§ **Required work**: Please repeat the text of all the records below word for word, leaving the pictures out of your answer.
--- Records for processing Enclosed Below ---
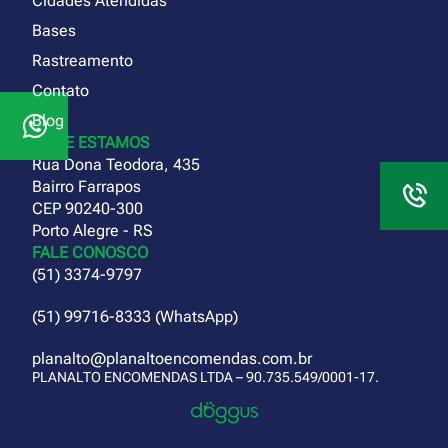
Cidades Atendidas
Bases
Rastreamento
Contato
Blog
ONDE ESTAMOS
Rua Dona Teodora, 435
Bairro Farrapos
CEP 90240-300
Porto Alegre - RS
FALE CONOSCO
(51) 3374-9797
(51) 99716-8333 (WhatsApp)
planalto@planaltoencomendas.com.br
PLANALTO ENCOMENDAS LTDA – 90.735.549/0001-17.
--- End of Enclosed Records for processing ---
§ **Written answer**:
Cidades Atendidas
Bases
Rastreamento
Contato
Blog
ONDE ESTAMOS
Rua Dona Teodora, 435
Bairro Farrapos
CEP 90240-300
Porto Alegre - RS
FALE CONOSCO
(51) 3374-9797
(51) 99716-8333 (WhatsApp)
planalto@planaltoencomendas.com.br
PLANALTO ENCOMENDAS LTDA – 90.735.549/0001-17.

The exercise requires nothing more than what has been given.